EXERCISE REQUIREMENTS:
Because the copy must hold no pictures, return the data below with all of its words intact.

DATA: Begin

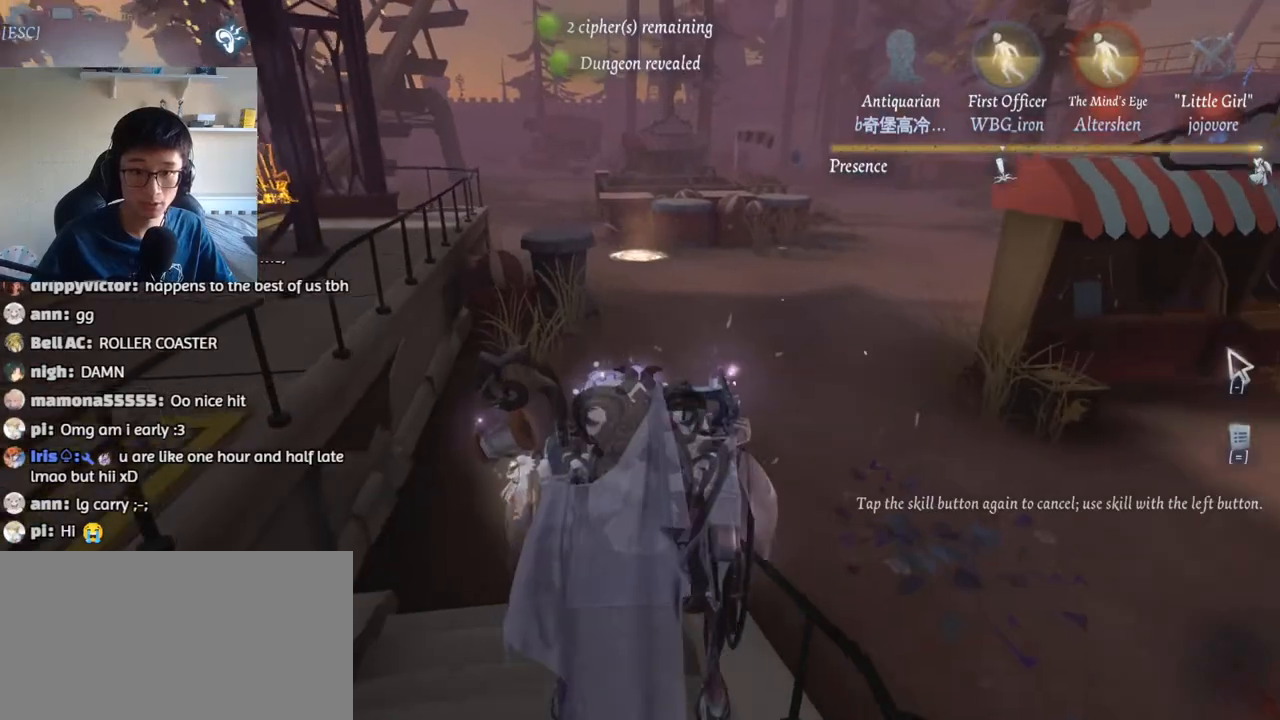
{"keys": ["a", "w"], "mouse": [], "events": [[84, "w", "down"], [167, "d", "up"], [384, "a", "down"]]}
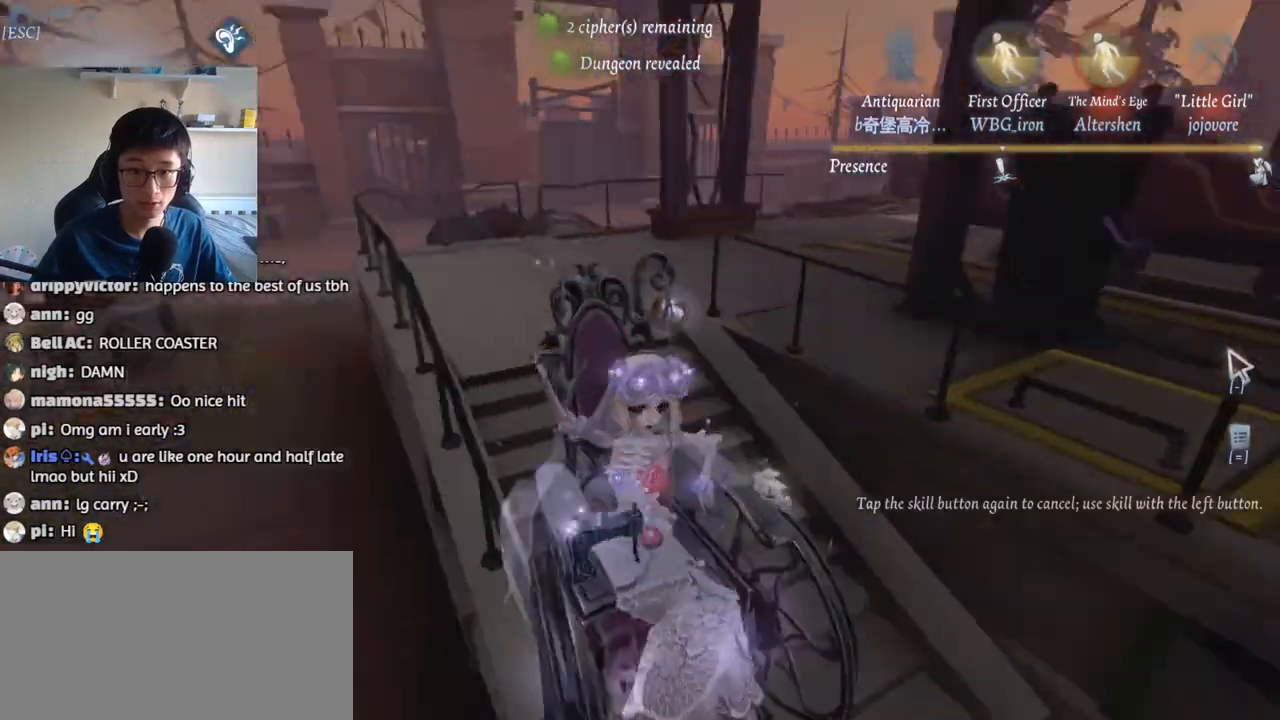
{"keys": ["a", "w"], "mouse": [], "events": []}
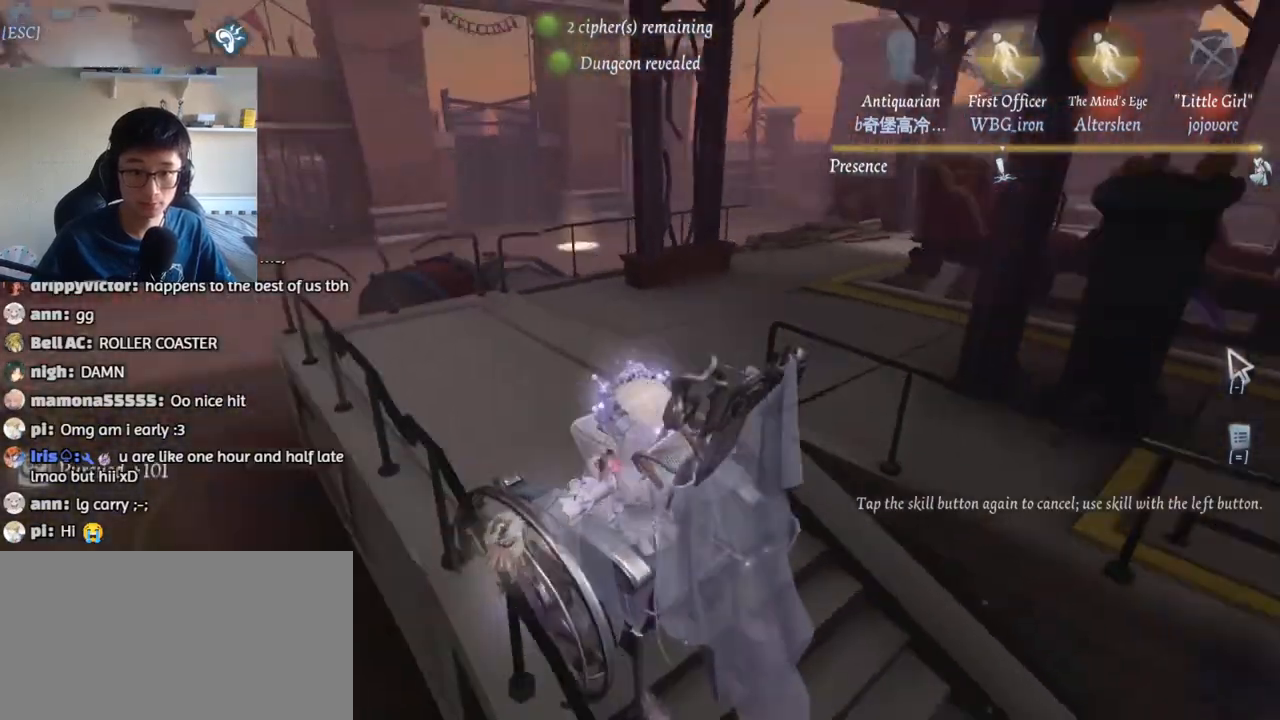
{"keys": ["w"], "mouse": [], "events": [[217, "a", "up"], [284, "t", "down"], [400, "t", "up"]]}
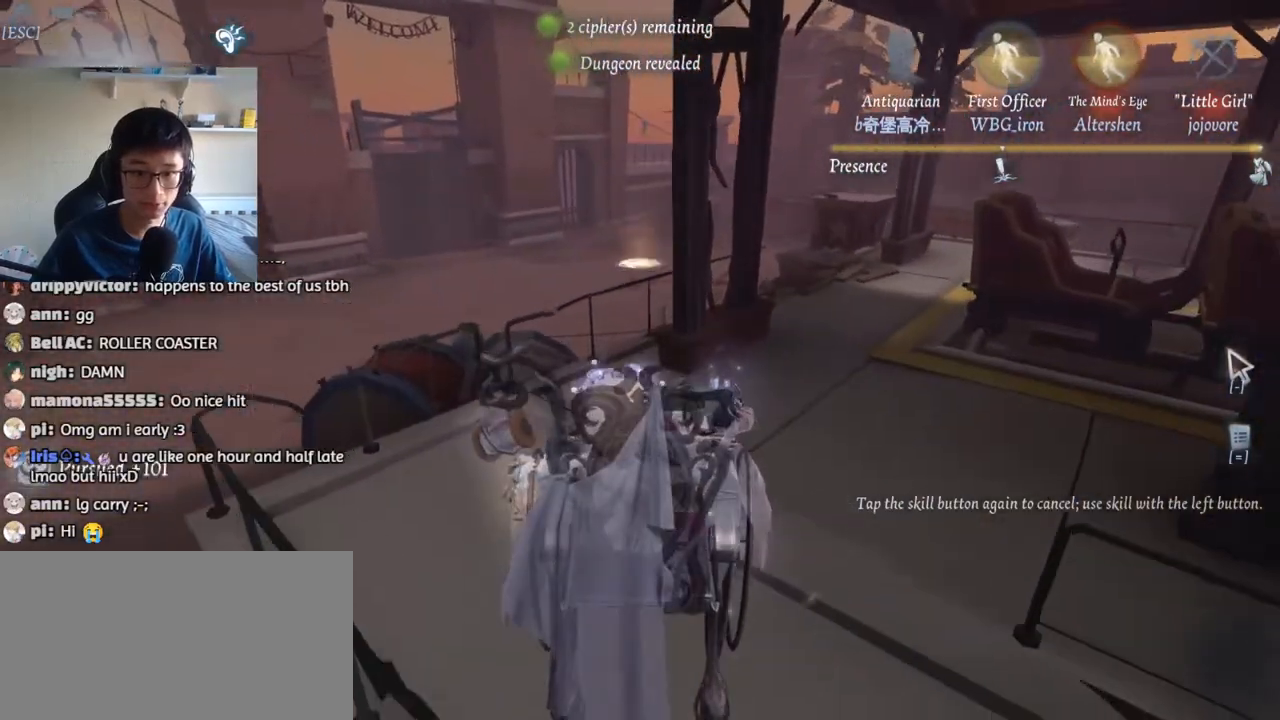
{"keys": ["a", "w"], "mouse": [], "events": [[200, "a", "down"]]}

DATA: End

ANSWER SPACE:
{"keys": ["a", "w"], "mouse": [], "events": [[84, "w", "down"], [167, "d", "up"], [384, "a", "down"]]}
{"keys": ["a", "w"], "mouse": [], "events": []}
{"keys": ["w"], "mouse": [], "events": [[217, "a", "up"], [284, "t", "down"], [400, "t", "up"]]}
{"keys": ["a", "w"], "mouse": [], "events": [[200, "a", "down"]]}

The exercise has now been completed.